Thoughts: LLMs Are a Multi-Billion Dollar Industry, but Unis Aren’t Ready for Them
TL;DR: An international student dumping some thoughts on universities and AI use, and curious about what others think.
Edit: I've compacted my arguments so that it more reflects what I really wanted to express
So last year in a Biology lecture, I heard the lecturer said: “ChatGPT gives wrong answers because it hallucinates.” He then showed a pretty specific biology question pasted into Chatgpt to prove the point. Today, in another biology workshop, I heard almost the exact same argument again from a tutor. However I feel like this understanding of AI is still stuck in 2024.
LLMs are fundamentally probabilistic prediction machines. “Hallucination” is real, but so is “garbage in, garbage out.” If you give bad prompts, no context, and don’t verify anything, obviously the output will be unreliable. The problem is that universities often respond with blanket restrictions instead of teaching students how to use these systems properly. So students either: 1) panic and pay random “AI humanizer” websites, 2) or become ashamed of using AI at all, while their understanding of AI never moves beyond “getting ChatGPT to write an essay.” But AI isn't just about chatbots. There are entire systems around it now: agentic workflows, tool use, context engineering etc. research pipelines are also being seriously discussed in academia. This creates a strange gap between the ivory tower and the outside world.
Another thing I find surprising is that there are still almost no undergrad subjects seriously engaging with AI itself outside traditional CS pathways.

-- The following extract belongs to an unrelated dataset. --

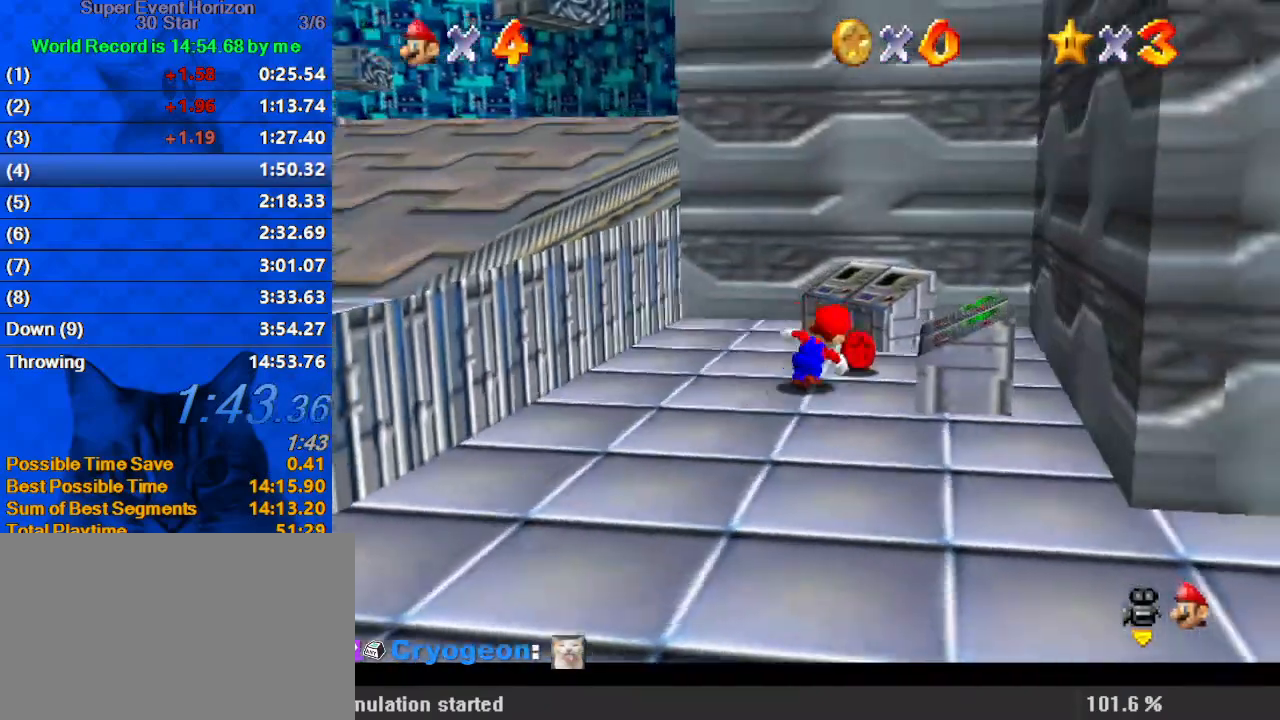
{"keys": ["left", "shift"], "events": [[67, "left", "down"], [67, "up", "up"], [100, "right", "up"], [200, "shift", "down"], [300, "a", "down"], [467, "a", "up"]]}
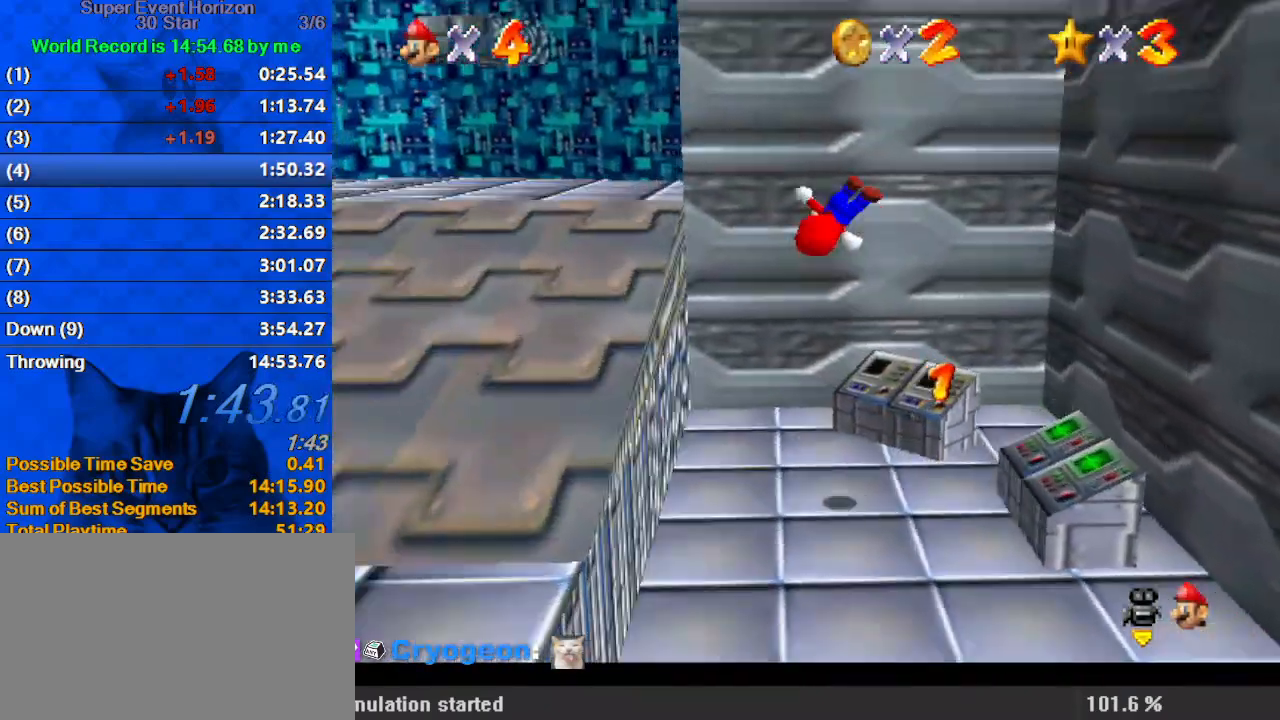
{"keys": ["a", "left", "shift"], "events": [[67, "a", "down"], [167, "a", "up"], [267, "a", "down"], [400, "a", "up"], [500, "a", "down"]]}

Meanwhile Stanford already has subjects like CS146S. For a conservative university, maybe you could still say “it’s too early.” But if universities still have no meaningful engagement with these topics by 2027 or 2028, I honestly think that's a problem.
As an international student, this feels frustrating. Sometimes it feels like we're paying enormous tuition fees while studying inside a system that is slowly becoming disconnected from the industries. I especially feel this in some education/humanities breadth subjects where grading criteria can become extremely subjective and difficult to justify transparently. I’m not a software engineering student, so maybe some of my concerns are incomplete or wrong. But I do think that if students don’t actively explore these technologies themselves, universities are unlikely to reform proactively. And honestly I suspect the next 5 years are going to change higher education much more dramatically than many institutions expect.
Just some of my random thoughts. And I'm curious what others might think.